Kepergiannya di usia 47 tahun meninggalkan duka mendalam bagi keluarga, sahabat, serta dunia sepak bola Tanah Air.
Kabar meninggalnya mantan pemain sekaligus pelatih Persebaya ini dikonfirmasi langsung oleh pihak klub melalui pernyataan resmi.
"Persebaya kehilangan salah satu putra terbaiknya sore ini, Selasa, 25 Februari 2025. Mantan pemain sekaligus mantan pelatih Persebaya, Bejo Sugiantoro, berpulang," tulis akun resmi Persebaya Surabaya.

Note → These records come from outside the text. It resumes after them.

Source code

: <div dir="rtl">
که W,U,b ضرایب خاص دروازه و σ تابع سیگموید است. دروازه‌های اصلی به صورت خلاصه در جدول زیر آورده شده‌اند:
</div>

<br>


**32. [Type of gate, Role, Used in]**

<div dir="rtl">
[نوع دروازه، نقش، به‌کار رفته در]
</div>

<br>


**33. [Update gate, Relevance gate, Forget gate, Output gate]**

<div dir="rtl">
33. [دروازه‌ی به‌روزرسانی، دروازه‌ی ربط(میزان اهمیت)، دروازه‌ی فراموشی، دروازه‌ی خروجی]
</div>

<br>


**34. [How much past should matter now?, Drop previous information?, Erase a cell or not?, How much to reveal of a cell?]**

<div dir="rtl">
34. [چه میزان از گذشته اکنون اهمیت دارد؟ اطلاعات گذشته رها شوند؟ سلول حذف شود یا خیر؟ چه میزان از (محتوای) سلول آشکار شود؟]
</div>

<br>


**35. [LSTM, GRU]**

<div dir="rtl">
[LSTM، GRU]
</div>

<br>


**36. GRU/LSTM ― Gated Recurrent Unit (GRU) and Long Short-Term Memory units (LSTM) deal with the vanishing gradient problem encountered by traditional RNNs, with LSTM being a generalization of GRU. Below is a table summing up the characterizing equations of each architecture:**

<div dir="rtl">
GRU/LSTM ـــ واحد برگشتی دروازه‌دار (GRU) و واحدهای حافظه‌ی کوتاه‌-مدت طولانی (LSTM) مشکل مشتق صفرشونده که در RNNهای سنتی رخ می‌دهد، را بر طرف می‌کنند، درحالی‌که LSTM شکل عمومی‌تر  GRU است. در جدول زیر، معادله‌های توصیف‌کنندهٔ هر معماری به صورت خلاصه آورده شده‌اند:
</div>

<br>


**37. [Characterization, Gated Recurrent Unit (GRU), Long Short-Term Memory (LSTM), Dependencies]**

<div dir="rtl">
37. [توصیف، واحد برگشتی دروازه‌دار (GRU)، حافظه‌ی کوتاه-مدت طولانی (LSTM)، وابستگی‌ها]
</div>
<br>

Perjalanan Karier Bejo Sugiantoro
Nama Bejo Sugiantoro sudah tidak asing bagi pecinta sepak bola Indonesia, khususnya para pendukung Persebaya Surabaya.
Bejo dikenal sebagai bek tangguh yang menjadi bagian dari kejayaan Persebaya.

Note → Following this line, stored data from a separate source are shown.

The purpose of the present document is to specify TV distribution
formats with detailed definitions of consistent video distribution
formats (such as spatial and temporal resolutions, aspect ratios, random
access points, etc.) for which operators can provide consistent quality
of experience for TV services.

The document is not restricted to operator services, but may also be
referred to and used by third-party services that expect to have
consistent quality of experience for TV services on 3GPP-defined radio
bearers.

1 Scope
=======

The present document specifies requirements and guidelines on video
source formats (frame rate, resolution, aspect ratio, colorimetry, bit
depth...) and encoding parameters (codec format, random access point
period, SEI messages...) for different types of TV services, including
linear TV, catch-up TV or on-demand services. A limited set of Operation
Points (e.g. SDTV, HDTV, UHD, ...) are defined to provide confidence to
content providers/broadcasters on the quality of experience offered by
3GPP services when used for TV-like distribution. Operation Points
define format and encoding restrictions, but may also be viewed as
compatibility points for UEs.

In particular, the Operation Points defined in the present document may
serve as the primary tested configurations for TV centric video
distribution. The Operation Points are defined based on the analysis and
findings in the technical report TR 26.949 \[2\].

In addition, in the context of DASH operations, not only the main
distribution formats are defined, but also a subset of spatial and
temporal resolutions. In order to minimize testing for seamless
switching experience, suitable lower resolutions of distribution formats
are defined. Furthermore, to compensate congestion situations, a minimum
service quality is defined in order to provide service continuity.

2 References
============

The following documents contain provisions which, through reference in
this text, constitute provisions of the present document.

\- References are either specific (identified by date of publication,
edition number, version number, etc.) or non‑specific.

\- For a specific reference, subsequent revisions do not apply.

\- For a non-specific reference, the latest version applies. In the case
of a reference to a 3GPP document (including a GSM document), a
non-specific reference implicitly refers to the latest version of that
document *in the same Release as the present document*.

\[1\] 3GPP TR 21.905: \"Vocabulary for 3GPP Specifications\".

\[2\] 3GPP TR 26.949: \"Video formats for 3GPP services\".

Lahir di Sidoarjo, Bejo mengawali karier profesionalnya sebagai pemain Persebaya Surabaya pada tahun 1994.
Ia menjadi pilar utama di lini pertahanan Bajul Ijo selama lebih dari satu dekade, tepatnya hingga 2006.
Bersama Persebaya, Bejo turut merasakan berbagai momen bersejarah, termasuk saat bermain bersama sejumlah nama besar seperti Uston Nawawi, Carlos de Mello, hingga Jacksen F. Tiago.
Selain sukses di level klub, Bejo juga memiliki kiprah gemilang bersama Timnas Indonesia.
Ia menjadi bagian dari skuat Garuda yang berhasil mencapai babak final Piala AFF pada tahun 2000 dan 2002, meskipun harus puas sebagai runner-up dalam kedua edisi tersebut.